*** RECORDS Section Begins ***

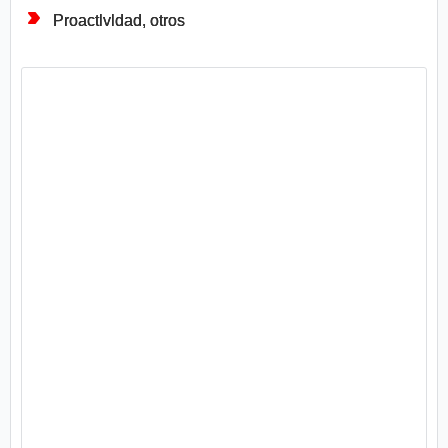
Proactlvldad, otros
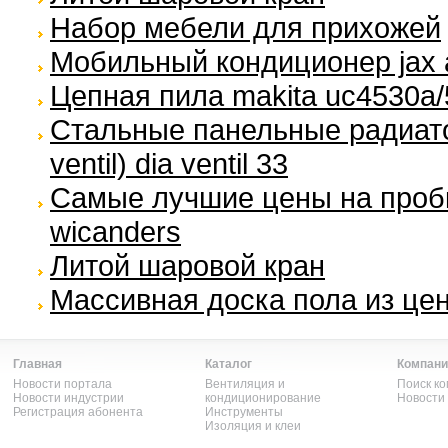
Набор мебели для прихожей
Мобильный кондиционер jax 
Цепная пила makita uc4530a
Стальные панельные радиато
ventil) dia ventil 33
Самые лучшие цены на проб
wicanders
Литой шаровой кран
Массивная доска пола из це
Главная
Каталог
Компани
Новости портала
Вентиляция и
Поиск к
Новости индустрии
кондиционирование
Новости
Регистрация абонента
Инструменты
Изоляция и клеи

*** RECORDS Section Ends ***

» **EXERCISE**:
Using the data above, print every line exactly, omitting pictures.

» **WRITTEN RESPONSE**:
Proactlvldad, otros
Набор мебели для прихожей
Мобильный кондиционер jax 
Цепная пила makita uc4530a
Стальные панельные радиато
ventil) dia ventil 33
Самые лучшие цены на проб
wicanders
Литой шаровой кран
Массивная доска пола из це
Главная
Каталог
Компани
Новости портала
Вентиляция и
Поиск к
Новости индустрии
кондиционирование
Новости
Регистрация абонента
Инструменты
Изоляция и клеи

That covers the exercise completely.